Perhaps most importantly set deadlines for achieving your objectives – time frames are great at prompting action. Going back to the earlier example ‘increasing sales by 25% by September 2007′, leaves no dispute as to what you need to achieve.

Now obviously there is some cross over here. Your time frame must be achievable and realistic, and the measure should be specific. Perhaps try applying the SMART acronym in this order. Choose your objective (to increase sales), add your measure (by 25%), add your time frame (by September), check is it is achievable and realistic, then add any other relevant specifics such as who and what product lines.

Some Ideas

Objectives differ depending on the size, nature, industry and personnel within a business. However, below are some examples that you can take and apply to your business circumstances.

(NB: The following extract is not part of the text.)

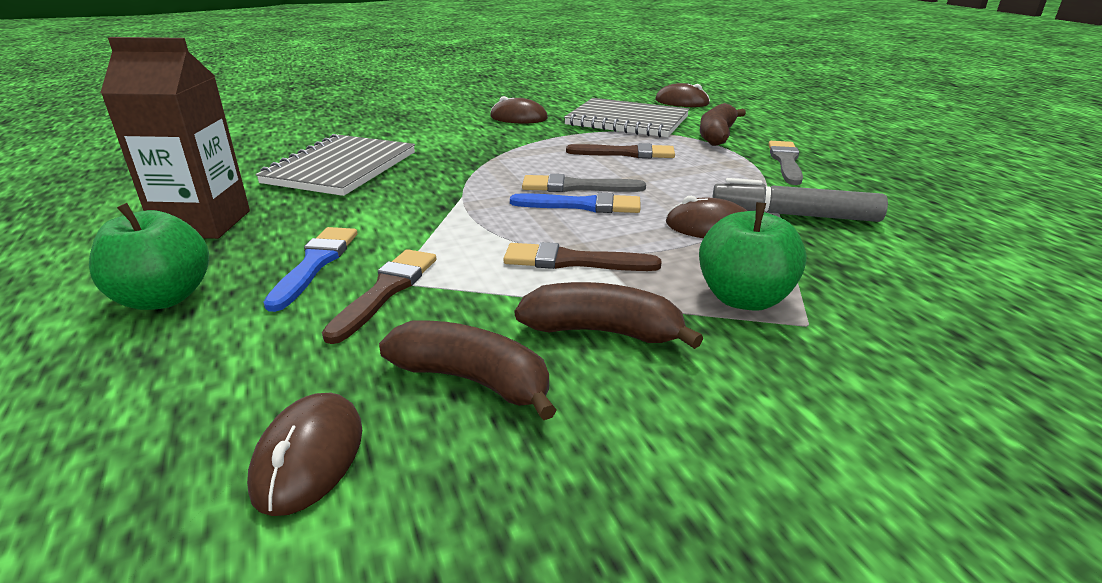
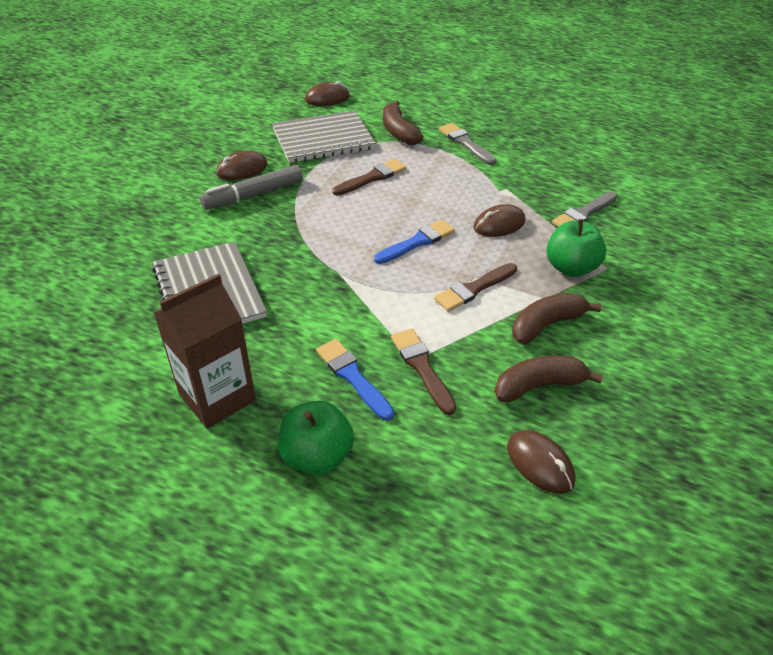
camera: 45 degrees left, 15 degrees up
grey brush [522,174,646,192] -> grey brush moved to [552,191,617,227]
grey marker [712,178,888,222] -> grey marker moved to [200,165,303,210]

  • Increase sales revenue by 5% by the end of this financial year.
  • Increase market share within your industry to 30% by the end of December 2008.
  • Increase profitability by reducing expenditure by £3,000 per month within the next 3 months.
  • Converting 2 new customers per month to repeat customers from now onwards.
  • Achieve 1 news story in the local press per quarter throughout 2007.
  • Develop 1 new content page for the website each month throughout 2007.
  • Generate 6 new referrals from existing customers this year.
  • Attend 2 industry exhibitions this year and gain 150 new leads at each.
  • Increase e-newsletter click throughs by 10% over the next 2 issues.
  • Cross sell new lines to existing customers generating £10,000 of new revenue by end of the financial year.


By writing clear and compelling objectives you will never be confused about what to write in the rest of your plan, which leaves more time to achieve them and less time spent writing about them. Look back over your objectives at regular intervals in the planning process, they are not set in stone, you can alter and add to them as you complete the rest of the planning process.

But the most important thing to remember is to reward yourselves when you achieve them!